* _SUPPLIED PASSAGE_
____________________
So today I got to go to a recently opened board game cafe with some friends.  For those not familiar with it, the basic premise is that the players are exploring a haunted house.  As you come upon new rooms, they will happen upon events, items and omens.  Events are mostly bad things.  Items are self-explanatory.  Omens are also bad things, except the notch up a counter.  After each omen is drawn, the player must roll a bunch of dice (which only number 0-3).  If they roll lower than the number of omens uncovered so far, the Haunt begins.

This is the real fun of the game.  There are 50 Haunt scenarios in the game and they depend on the omen that triggered the haunt an the specific room where it happened.  Depending on the scenario, one of the players becomes a traitor.  At this point, the traitor and all the rest will get a special scenario book which tells them their win condition and various special powers/minions.  Many of these details are secret.
____________________
* _MATERIAL PROVIDED_
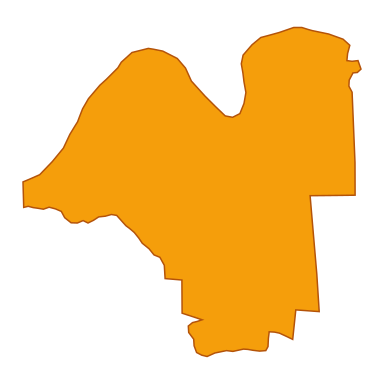 outline of Porto Xavier, Rio Grande do Sul, Brazil
{"feature_id": "56859067B25276568047919", "entity_name": "Porto Xavier", "entity_type": "district", "adm_level": 2, "iso_a3": "BRA", "parent_name": "Brazil", "parent_adm1": "Rio Grande do Sul", "projection": "robinson", "projection_center": [-55.156, -27.94], "detail": "fine", "context": "isolated", "style": "filled", "palette": "amber", "viewbox_px": 384, "rotation_deg": 0, "n_neighbors": 0, "source": "geoboundaries", "source_scale": "gbopen_adm2", "svg_char_len": 1504}
<svg xmlns="http://www.w3.org/2000/svg" viewBox="0 0 384 384"><path d="M349.8,45.3L343.1,39.2L328.6,34.0L312.2,30.6L307.9,29.4L301.9,27.5L293.7,27.5L279.2,32.5L267.6,35.7L260.8,37.5L252.1,44.7L243.1,55.1L241.3,63.8L242.9,72.9L244.0,81.9L245.9,92.5L244.0,103.5L239.9,113.6L232.6,117.3L225.2,115.9L215.0,106.1L204.8,95.9L199.1,89.6L191.4,81.1L185.5,68.1L177.3,58.5L162.8,51.1L153.4,49.2L148.3,48.4L132.0,52.5L121.3,62.2L117.8,67.9L106.4,79.3L99.9,85.2L88.5,98.6L82.6,108.8L79.4,117.0L77.6,121.8L74.9,126.1L69.9,134.3L63.4,148.1L52.3,161.6L39.7,174.7L27.1,180.2L23.0,181.9L23.7,207.4L28.2,206.3L33.2,207.6L37.5,208.2L43.4,209.2L49.1,207.2L55.5,208.9L61.3,211.4L64.7,217.7L71.1,222.8L77.4,223.0L83.1,220.6L88.0,223.0L93.5,220.3L98.7,216.9L105.3,216.2L111.4,214.5L116.7,215.4L125.9,225.7L129.4,228.3L134.3,232.5L138.8,238.1L142.3,243.3L149.1,248.8L154.0,254.9L159.9,257.3L164.3,265.3L164.7,272.0L165.1,278.6L181.9,280.0L182.1,313.2L202.1,319.8L197.3,321.4L192.5,322.6L188.3,326.0L188.7,332.5L193.7,339.2L194.1,345.8L196.6,352.5L201.8,355.2L207.1,356.5L214.9,353.0L226.5,350.6L232.9,351.4L243.5,349.1L247.9,349.4L253.0,350.3L259.6,351.1L265.8,350.6L268.0,346.6L268.4,338.4L269.2,331.8L274.5,332.1L279.3,333.1L285.0,335.7L292.7,339.4L295.8,309.9L319.2,311.6L316.8,274.1L311.3,209.8L310.1,195.7L339.6,195.4L355.1,195.2L355.0,162.7L352.1,92.2L348.9,86.2L349.2,80.1L353.0,72.9L357.3,72.5L361.0,69.1L358.0,60.6L352.1,61.3L346.9,60.6L347.6,53.5L349.8,45.3Z" fill="#f59e0b" stroke="#b45309" stroke-width="1.5"/></svg>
____________________
* _TASK INSTRUCTIONS_
• A. Name the three kinds of things that the board game passage says players come upon as they enter new rooms.
• B. Pick up the board game passage after its final sentence and write the next part.

* _RESULTS FOR EACH TASK_
• A. Events, items and omens.

• B.
One of the games we ended up trying was Betrayal at House on the Hill.  We played two games and I ended up the traitor both times.  The first game, the other FIVE players ended up very close to exactly where they needed to be and there was pretty much nothing I could do to stop them (had I even known how to stop them).  The second game was much closer, though the heroes weren't aware at the time.  If I had only rolled a 4 on my last turn, I would have succeeded...

Anyway, it was a blast.  Very fun game, not too long especially given that we were playing with 6 people.  I'm very interested in purchasing it.  I was wondering if any others have experience with the game and if they any thoughts to offer on it.  Are there any other games that offer a similar, but better experience?  If you haven't heard of it before, I highly recommend checking it out.  There really isn't much strategy to it, but it's quite the experience.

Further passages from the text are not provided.